Power to the People not the Political Class
Sunday Mail, March 1st 2015
The airwaves this week have been filled with the sound of politicians crashing and burning.
Malcolm Rifkind and Jack Straw were caught in yet another ‘cash for access’ scandal, while on the next day, English Green leader Natalie Bennett found it impossible to offer the most basic costings of her party’s housing policies.
These instances – and the reactions of politicians and public to them – raise questions about what kind of politicians voters want to represent them. And what kind of politics. Once upon a time both parliamentarians and public felt they knew the answer to this. No longer.
People can talk about the sad state of the Westminster Parliament and the quality of debates and representatives. But there is a much deeper set of issues. If we look closer to home to the Scottish Parliament or across local government, who beyond a couple of the prominent figures in the main parties shine and connects to people?
Westminster politics have changed dramatically over the long view. But not enough in other ways. In the Victorian age and early 20th century most MPs were amateurs, of inherited or established wealth, who believed they were gentlemen.
MPs were not paid a salary until 1911. Most in those distant days never set foot in their constituencies except at election time, or for an occasional rally, while until the 1960s and 1970s most rarely got much constituency correspondence.
Winston Churchill represented Dundee from 1908-22 but seldom visited the city. One Scots Tory in a selection meeting, when asked if he would give a commitment to live in the constituency, said, ‘I will go one better, I will hunt over the constituency’.
Today MPs must have a high constituency profile, are expected to answer constituent enquiries, and manage a casework of local issues. Yet today’s Commons with its MP salary of £67,060 witnesses a mix of different political styles: for some and particularly the Labour benches the full time professional politician, and for many on the Tory side the combination of being an MP with significant outside earnings. Overall MPs in 2014 spend 26,600 hours and earned £7.4 million representing people other than their constituents.
The political response to Rifkind and Straw fuelled the anti-politician mood of the country at the moment. It did not help that senior Tories such as Michael Heseltine declared that being an MP was ‘a part-time job’, or that government ministers tried to cloud the waters with the argument that they did two jobs: being a minister and MP.
What sort of politician do people want? How can different politicians emerge given the culture of Westminster, political parties and the media? When we look at the record of the Scottish Parliament since 1999 what champions have emerged that people have believed in? Not that many.
Who have made major reputations since the SNP landslide of 2011 brought in a whole swathe of SNP and Labour new representatives? There are the usual references to Labour’s Kezia Dugdale and Jenny Marra and the SNP’s Derek Mackay and Humza Yousaf but beyond that too few to mention.
Sixteen years of devolution shows the limits of the professional political classes – of how they see the world, do politics and the vision or not they have of the future. This touches on the wider state of politics and representative democracy which have been hollowed out by power becoming increasingly globalised and the rise of corporate elite interests.

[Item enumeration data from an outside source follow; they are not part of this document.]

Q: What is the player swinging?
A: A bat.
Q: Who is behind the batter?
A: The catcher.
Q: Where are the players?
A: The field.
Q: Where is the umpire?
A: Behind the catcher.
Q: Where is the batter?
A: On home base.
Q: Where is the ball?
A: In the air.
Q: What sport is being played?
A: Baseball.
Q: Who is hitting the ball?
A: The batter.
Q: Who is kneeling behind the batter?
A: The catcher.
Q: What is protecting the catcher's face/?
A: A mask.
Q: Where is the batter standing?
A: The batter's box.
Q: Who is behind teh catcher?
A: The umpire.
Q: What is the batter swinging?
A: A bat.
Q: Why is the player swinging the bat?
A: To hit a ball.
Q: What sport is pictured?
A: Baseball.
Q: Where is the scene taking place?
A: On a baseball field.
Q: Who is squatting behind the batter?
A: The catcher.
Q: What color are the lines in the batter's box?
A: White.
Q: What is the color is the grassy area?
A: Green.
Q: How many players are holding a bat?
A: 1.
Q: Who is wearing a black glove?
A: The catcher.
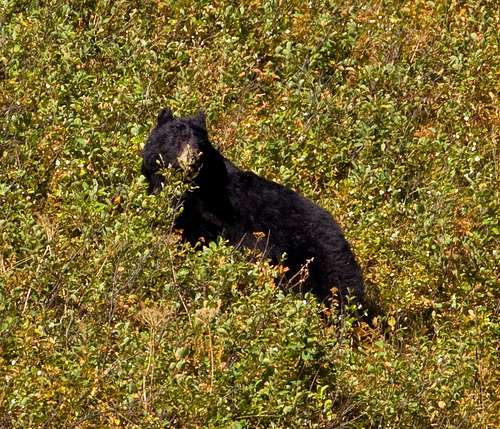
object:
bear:
[141, 106, 370, 322]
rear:
[323, 212, 367, 310]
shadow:
[175, 151, 234, 242]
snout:
[188, 155, 203, 172]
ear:
[157, 106, 174, 127]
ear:
[192, 110, 205, 128]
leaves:
[1, 1, 499, 429]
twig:
[284, 256, 313, 290]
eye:
[179, 135, 188, 146]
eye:
[200, 141, 206, 152]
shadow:
[362, 288, 422, 359]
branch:
[152, 146, 201, 213]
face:
[147, 122, 206, 178]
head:
[143, 107, 208, 192]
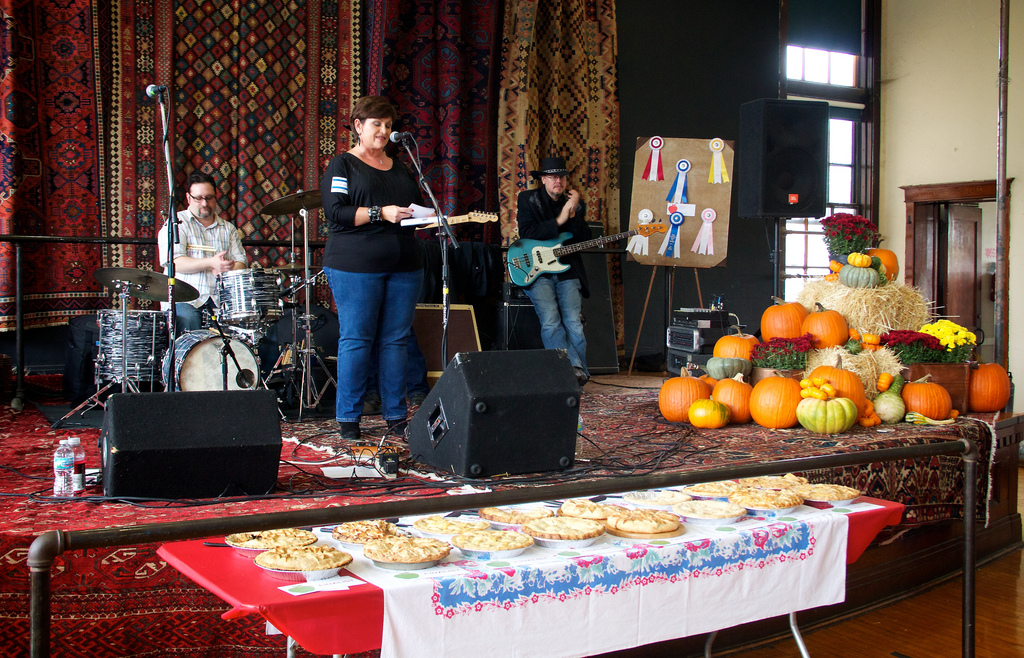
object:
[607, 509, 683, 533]
food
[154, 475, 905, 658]
table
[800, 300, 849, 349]
pumpkins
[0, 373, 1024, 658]
stage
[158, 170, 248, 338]
man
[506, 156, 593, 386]
person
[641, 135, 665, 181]
ribbons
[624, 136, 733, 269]
board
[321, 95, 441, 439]
people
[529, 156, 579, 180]
hat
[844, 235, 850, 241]
flowers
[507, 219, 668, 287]
guitar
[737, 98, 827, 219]
speakers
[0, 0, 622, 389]
curtain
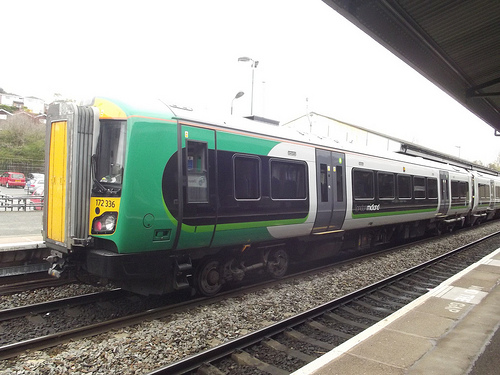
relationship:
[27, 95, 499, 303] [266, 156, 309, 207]
train has windows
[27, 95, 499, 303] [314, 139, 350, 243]
train has doors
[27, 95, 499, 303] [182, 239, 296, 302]
train has wheels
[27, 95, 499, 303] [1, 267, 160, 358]
train on top of rails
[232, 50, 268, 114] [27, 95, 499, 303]
lamp post behind train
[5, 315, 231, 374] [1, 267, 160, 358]
gravel beside rails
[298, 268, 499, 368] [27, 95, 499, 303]
loading ramp beside train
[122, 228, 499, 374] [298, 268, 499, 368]
second rails are beside loading ramp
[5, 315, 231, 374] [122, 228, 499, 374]
gravel beside second rails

The notion of politicians as legislators and interpreters has to be rethought. Both dimensions of this can be done better. Firstly, close to home we have witnessed the explosion of citizen activism in the independence referendum. That has shown a different take on being a politician which may have an impact on the result and who is elected in the coming Westminster contest. The Natalie Bennett disastrous interview this week showed that voters don’t want amateurs.
Secondly, in the last few decades there has been an increased use of referendums in the UK as popular opinion is more regularly directly consulted particularly on constitutional issues.
With representative democracy weakened, new forms of direct and deliberative democracy can put decision making in the hands of people not politicians. This can range from mini-referendums and publics to citizens’ juries and assemblies. This is hardly an agenda Westminster is going to enthusiastically embrace, but what is to stop Scotland?
After all direct democracy would be a genuine expression of self-government. Power to the people not politicians. Over to you Nicola Sturgeon and Jim Murphy.